Le scénario n’est par ailleurs pas le même. "En 2002, le résultat a surpris tout le monde, Jean-Marie Le Pen a accédé au second tour par effraction. Cette fois, il n’y a pas de surprise" , analyse le politologue Vincent Laborderie (UCLouvain). Et cette ascension de Marine Le Pen s’inscrit dans un contexte de montée de l’extrême droite, bien au-delà de la France, et de banalisation de ses idées, "que ce soit à travers Marine Le Pen ou Éric Zemmour" .
Qu’est devenu le clivage gauche/droite?
Un autre facteur intervient, assure Vincent Laborderie: c’est celui de "la dépolitisation. On vote pour Marine Le Pen sans se dire qu’on vote pour l’extrême droite, mais parce qu’on apprécie ce qu’elle dit, on la trouve sympa, etc." Le choix électoral ne se base plus forcément sur un clivage traditionnel gauche/droite comme autrefois.
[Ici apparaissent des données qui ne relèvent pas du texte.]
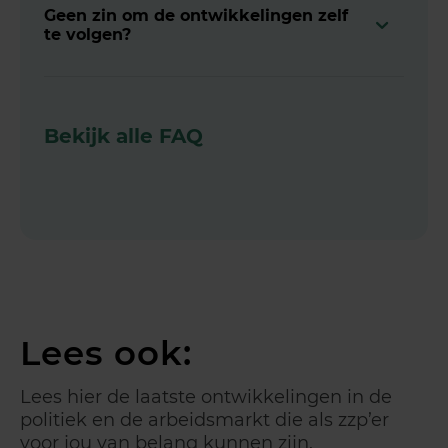
Geen zin om de ontwikkelingen zelf
te volgen?
Bekijk alle FAQ
Lees ook:
Lees hier de laatste ontwikkelingen in de
politiek en de arbeidsmarkt die als zzp’er
voor jou van belang kunnen zijn.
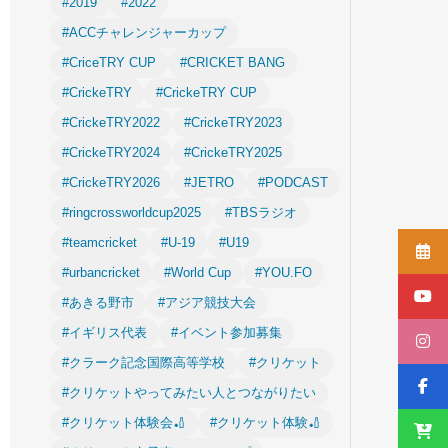
#2019
#2022
#ACCチャレンジャーカップ
#CriceTRY CUP
#CRICKET BANG
#CrickeTRY
#CrickeTRY CUP
#CrickeTRY2022
#CrickeTRY2023
#CrickeTRY2024
#CrickeTRY2025
#CrickeTRY2026
#JETRO
#PODCAST
#ringcrossworldcup2025
#TBSラジオ
#teamcricket
#U-19
#U19
#urbancricket
#World Cup
#YOU.FO
#あきる野市
#アジア競技大会
#イギリス代表
#イベント参加募集
#クラーク記念国際高等学校
#クリケット
#クリケットやってみたい人とつながりたい
#クリケット体験会🏏
#クリケット体験🏏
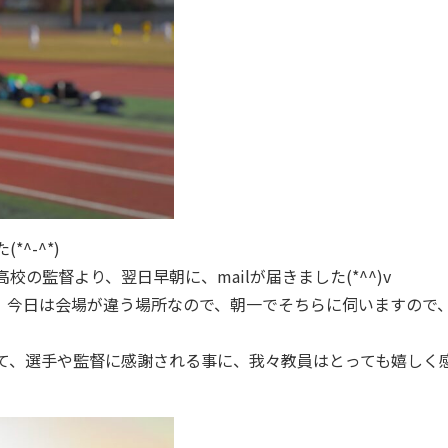
^-^*)
の監督より、翌日早朝に、mailが届きました(*^^)v
。今日は会場が違う場所なので、朝一でそちらに伺いますので
て、選手や監督に感謝される事に、我々教員はとっても嬉しく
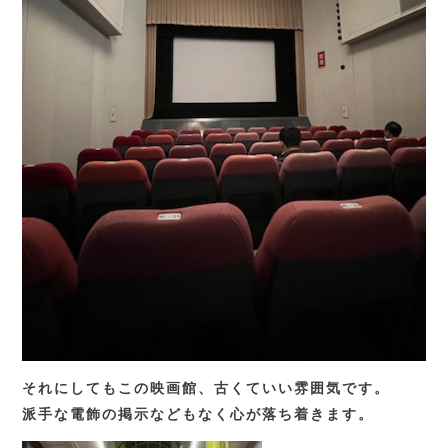
それにしてもこの映画館、古くていい雰囲気です。
派手な電飾の掲示などもなく心が落ち着きます。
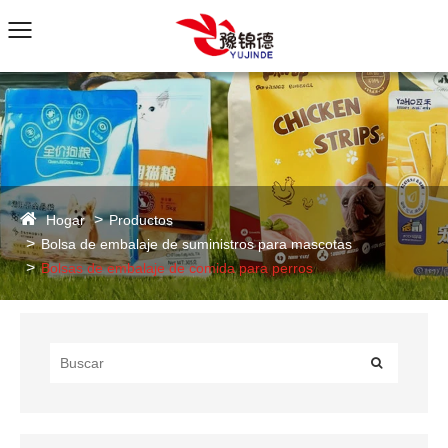
Hogar
Productos
Bolsa de embalaje de suministros para mascotas
Bolsas de embalaje de comida para perros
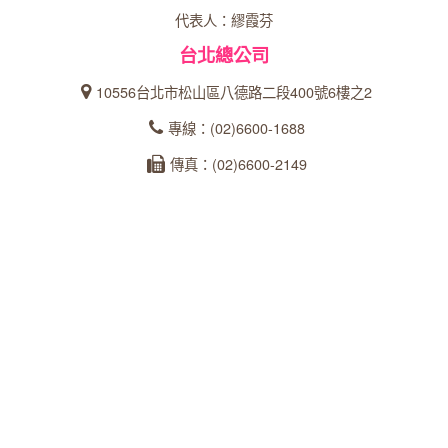
代表人：繆霞芬
台北總公司
10556台北市松山區八德路二段400號6樓之2
專線：(02)6600-1688
傳真：(02)6600-2149
統一編號：27366902
台中分公司
40358台中市西區忠明南路303號24樓之5
專線：04-23162600
傳真：04-22360573
統一編號：93535253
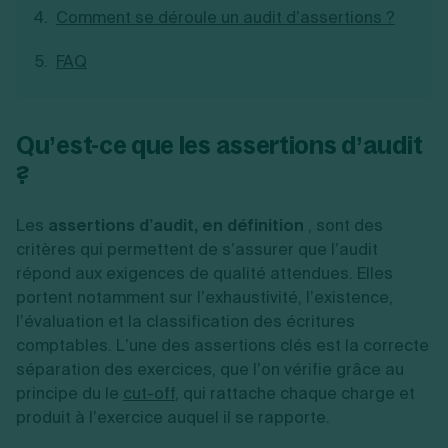
Comment se déroule un audit d’assertions ?
Création d'EURL
Toutes les modifications
Je suis autonome
Création de SASU
Je souhaite être accompagné
FAQ
Création de SARL
Création de SAS
Création de SCI
Création d'association
Découvrez notre cabinet d'expertise
Qu’est-ce que les assertions d’audit
Aides à la création d’entreprise
comptable LS Compta
Ouverture compte pro
?
Fermeture d’une entreprise
Les
assertions d’audit, en définition
, sont des
critères qui permettent de s’assurer que l’audit
Création d'entreprise
répond aux exigences de qualité attendues. Elles
portent notamment sur l’exhaustivité, l’existence,
l’évaluation et la classification des écritures
comptables. L’une des assertions clés est la correcte
séparation des exercices, que l’on vérifie grâce au
principe du le
cut-off
, qui rattache chaque charge et
produit à l’exercice auquel il se rapporte.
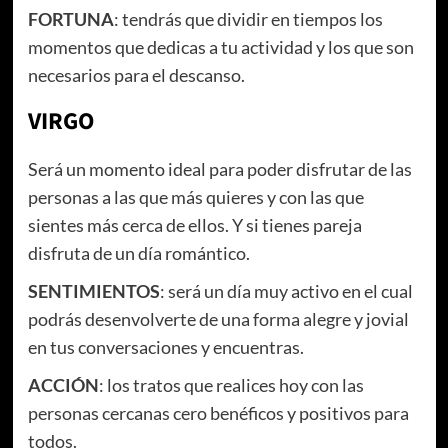
FORTUNA
: tendrás que dividir en tiempos los
momentos que dedicas a tu actividad y los que son
necesarios para el descanso.
VIRGO
Será un momento ideal para poder disfrutar de las
personas a las que más quieres y con las que
sientes más cerca de ellos. Y si tienes pareja
disfruta de un día romántico.
SENTIMIENTOS
: será un día muy activo en el cual
podrás desenvolverte de una forma alegre y jovial
en tus conversaciones y encuentras.
ACCIÓN
: los tratos que realices hoy con las
personas cercanas cero benéficos y positivos para
todos.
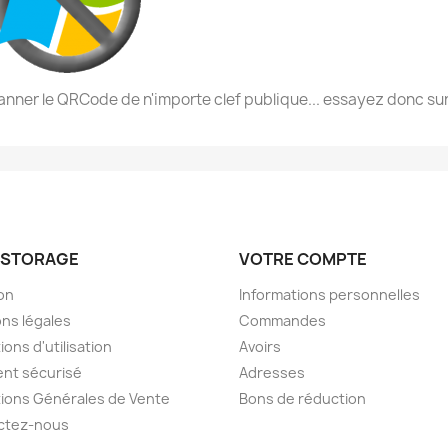
scanner le QRCode de n'importe clef publique... essayez donc sur
STORAGE
VOTRE COMPTE
son
Informations personnelles
ns légales
Commandes
ions d'utilisation
Avoirs
nt sécurisé
Adresses
ions Générales de Vente
Bons de réduction
ctez-nous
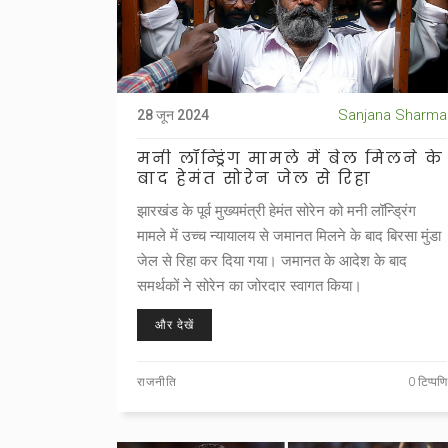
Sanjana Sharma
28 जून 2024
मनी लॉन्ड्रिंग मामले में बेल मिलने के
बाद हेमंत सोरेन जेल से रिहा
झारखंड के पूर्व मुख्यमंत्री हेमंत सोरेन को मनी लॉन्ड्रिंग
मामले में उच्च न्यायालय से जमानत मिलने के बाद बिरसा मुंडा
जेल से रिहा कर दिया गया। जमानत के आदेश के बाद
समर्थकों ने सोरेन का जोरदार स्वागत किया।
और देखें
राजनीति
0 टिप्पणि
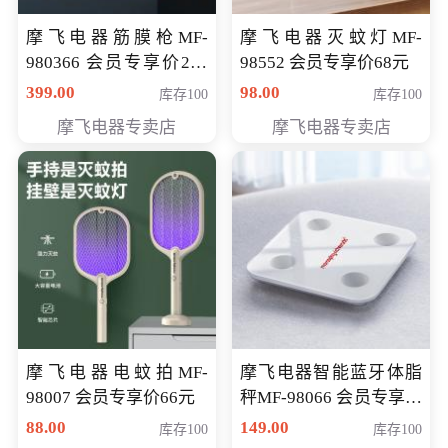
摩飞电器筋膜枪MF-
摩飞电器灭蚊灯MF-
980366 会员专享价299
98552 会员专享价68元
元
399.00
98.00
库存100
库存100
摩飞电器专卖店
摩飞电器专卖店
摩飞电器电蚊拍MF-
摩飞电器智能蓝牙体脂
98007 会员专享价66元
秤MF-98066 会员专享价
98元
88.00
149.00
库存100
库存100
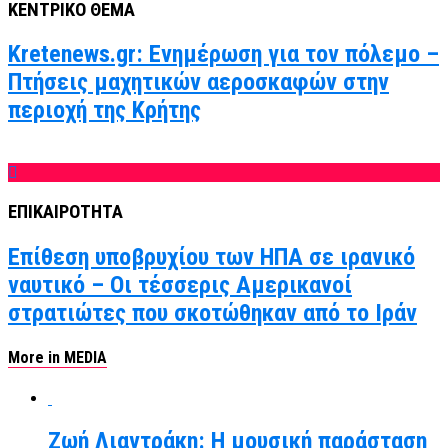
ΚΕΝΤΡΙΚΟ ΘΕΜΑ
Kretenews.gr: Ενημέρωση για τον πόλεμο –
Πτήσεις μαχητικών αεροσκαφών στην
περιοχή της Κρήτης
ΕΠΙΚΑΙΡΟΤΗΤΑ
Επίθεση υποβρυχίου των ΗΠΑ σε ιρανικό
ναυτικό – Οι τέσσερις Αμερικανοί
στρατιώτες που σκοτώθηκαν από το Ιράν
More in MEDIA
Ζωή Λιαντράκη: Η μουσική παράσταση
Emmanuel Macron a lui-même ouvert la voie en 2017, avec son mouvement qui ne se situait alors ni vraiment à gauche, ni vraiment à droite.
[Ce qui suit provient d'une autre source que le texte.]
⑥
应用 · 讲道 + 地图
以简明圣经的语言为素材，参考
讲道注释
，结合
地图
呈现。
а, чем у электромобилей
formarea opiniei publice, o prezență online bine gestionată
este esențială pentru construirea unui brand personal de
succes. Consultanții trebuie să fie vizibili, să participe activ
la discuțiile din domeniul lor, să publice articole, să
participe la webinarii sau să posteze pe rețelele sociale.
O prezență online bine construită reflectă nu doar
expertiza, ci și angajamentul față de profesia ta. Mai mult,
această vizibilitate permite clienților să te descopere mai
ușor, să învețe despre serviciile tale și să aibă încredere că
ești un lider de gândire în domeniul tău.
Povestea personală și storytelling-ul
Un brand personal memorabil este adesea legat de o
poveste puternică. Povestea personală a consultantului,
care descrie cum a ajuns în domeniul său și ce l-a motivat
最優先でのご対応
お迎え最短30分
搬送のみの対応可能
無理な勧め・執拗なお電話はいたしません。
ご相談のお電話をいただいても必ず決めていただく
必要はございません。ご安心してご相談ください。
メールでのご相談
Pierre Baudewyns place d’ailleurs le scrutin du moment dans une perspective plus large, qui n’a vu les préoccupations d’ordre socio-économique se résoudre pour une bonne part des Français. "Globalement, depuis 2002 et au fil des quinquennats avec une alternance de gauche et de droite, la situation socio-économique n’a pas vraiment été vers un mieux." La crise économique de 2008 est passée par là, mais aussi la crise sanitaire et, récemment, la guerre en Ukraine. Marine Le Pen l’a bien compris. "Le positionnement est toujours très à droite sur des thèmes comme l’immigration, mais le discours a évolué avec des propositions plus à gauche sur le plan socio-économique", explique Pierre Baudewyns.
Dans ce contexte, alors qu’elle se dirige vers le second tour, l’idée d’une Marine Le Pen qui accède à l’Élysée ne doit pas être totalement exclue. Ce scénario provoquerait-il un émoi similaire à celui qui avait traversé la société française il y a deux décennies? Cela reste difficile à prédire, répondent les deux politologues.
Et après?
« La gauche est très morcelée, mais je pense qu’il existe tout de même un terreau pour une mobilisation protestataire » , considère Pierre Baudewyns. Pour Vincent Laborderie, un sursaut de la société civile reste envisageable. Mais c’est avant tout vers les lendemains du scrutin qu’il convient de se pencher, selon lui. En particulier les élections législatives de juin. « Nous verrons les résultats, mais si Macron l’emporte au second tour avec 52 ou 53% des voix, ce sera un échec, ce ne sera pas aussi net qu’en 2017. Il faudra alors voir la dynamique à l’œuvre à l’Assemblée nationale, sachant qu’il risque d’être difficile pour lui d’y obtenir une majorité. Si Marine Le Pen est présidente, elle n’en obtiendra pas non plus. On pourrait alors se diriger vers quelque chose d’inconnu pour le système politique français de la Ve République, avec la constitution d’une coalition » et une position affaiblie pour le président. À la tête d’un pays où le système politique « s’est décomposé mais pas encore recomposé » , comme l’observe le politologue.